While some insurers may still allow you to claim for “emergency” treatment, you could only recover amounts that are proportionate to similar treatment here.
A Malaysian who is a permanent resident here bought a hospitalisation plan even though he spent half his time in Malaysia due to family and work commitments.
He was hurt in an incident here but chose to be treated in a hospital in Malaysia. He only disclosed his living arrangements to the insurer when he filed for a claim.
The Insurer rejected his claim because he failed to meet the residency clause in his policy, which stated that a policyholder could not live outside Singapore for more than 180 days in a policy year.
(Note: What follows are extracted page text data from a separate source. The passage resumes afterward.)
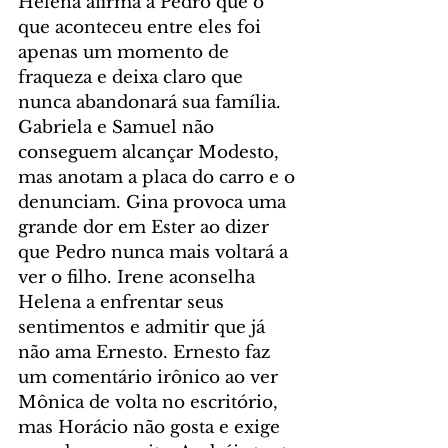
Helena afirma a Pedro que o 
que aconteceu entre eles foi 
apenas um momento de 
fraqueza e deixa claro que 
nunca abandonará sua família. 
Gabriela e Samuel não 
conseguem alcançar Modesto, 
mas anotam a placa do carro e o 
denunciam. Gina provoca uma 
grande dor em Ester ao dizer 
que Pedro nunca mais voltará a 
ver o filho. Irene aconselha 
Helena a enfrentar seus 
sentimentos e admitir que já 
não ama Ernesto. Ernesto faz 
um comentário irônico ao ver 
Mônica de volta no escritório, 
mas Horácio não gosta e exige 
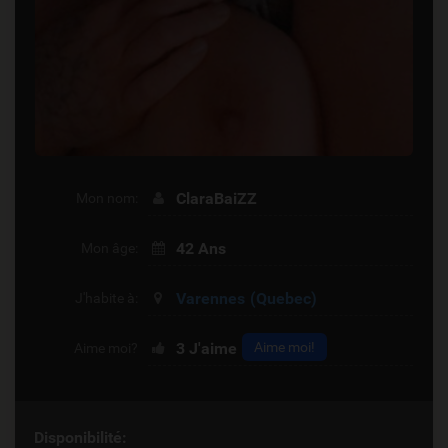
ClaraBaiZZ
Mon nom:
42 Ans
Mon âge:
Varennes
(Quebec)
J'habite à:
3
J'aime
Aime moi!
Aime moi?
Disponibilité:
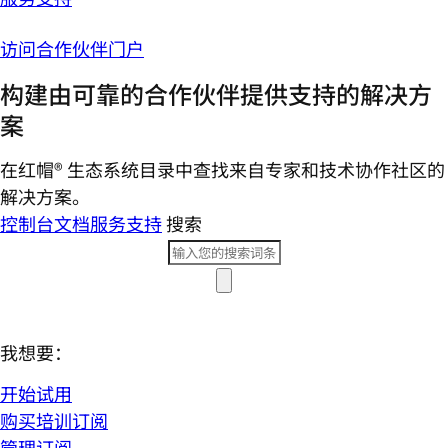
访问合作伙伴门户
构建由可靠的合作伙伴提供支持的解决方
案
在红帽® 生态系统目录中查找来自专家和技术协作社区的
解决方案。
控制台
文档
服务支持
搜索
我想要：
开始试用
购买培训订阅
管理订阅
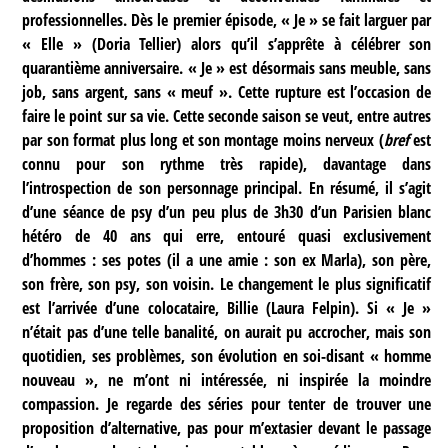
professionnelles. Dès le premier épisode, « Je » se fait larguer par
« Elle » (Doria Tellier) alors qu’il s’apprête à célébrer son
quarantième anniversaire. « Je » est désormais sans meuble, sans
job, sans argent, sans « meuf ». Cette rupture est l’occasion de
faire le point sur sa vie. Cette seconde saison se veut, entre autres
par son format plus long et son montage moins nerveux (
bref
est
connu pour son rythme très rapide), davantage dans
l’introspection de son personnage principal. En résumé, il s’agit
d’une séance de psy d’un peu plus de 3h30 d’un Parisien blanc
hétéro de 40 ans qui erre, entouré quasi exclusivement
d’hommes : ses potes (il a une amie : son ex Marla), son père,
son frère, son psy, son voisin. Le changement le plus significatif
est l’arrivée d’une colocataire, Billie (Laura Felpin). Si « Je »
n’était pas d’une telle banalité, on aurait pu accrocher, mais son
quotidien, ses problèmes, son évolution en soi-disant « homme
nouveau », ne m’ont ni intéressée, ni inspirée la moindre
compassion. Je regarde des séries pour tenter de trouver une
proposition d’alternative, pas pour m’extasier devant le passage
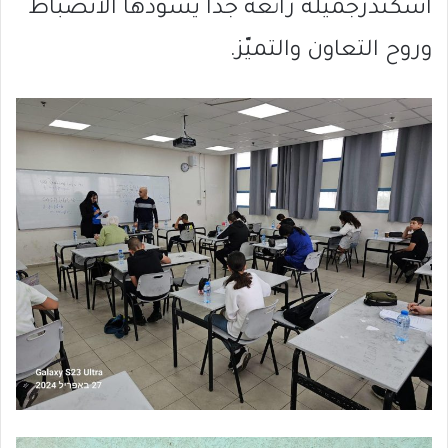
اسكندرجميلة رائعة جدا يسودها الانضباط
وروح التعاون والتميّز.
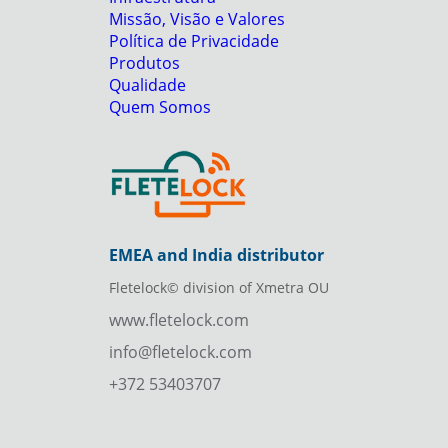
Missão, Visão e Valores
Política de Privacidade
Produtos
Qualidade
Quem Somos
EMEA and India distributor
Fletelock© division of Xmetra OU
www.fletelock.com
info@fletelock.com
+372 53403707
All customers were told about the new clause in letters that stated that the term would be included in all policies from 2020. While the man received the letter, he did not notice the residency clause as it was one of many changes made to the policy in 2020.
He said that had the insurer highlighted the clause, he would not have continued with the policy as it would not cover him.
When the parties went to Fidrec for mediation, the insurer explained that the residency clause was a standard term in the industry but it agreed to make a goodwill refund of premiums the customer paid since 2020 when the policy no longer covered him.
Points to note: Many insurance contracts have clauses that allow insurers to amend various terms, including varying premiums and adjusting the scope and coverage of the policy.
While insurers must inform their customers of these changes, you should do your part by reading all notices and clarify any changes that you are unsure of. You should also keep your contact information up to date to avoid missing any crucial notifications.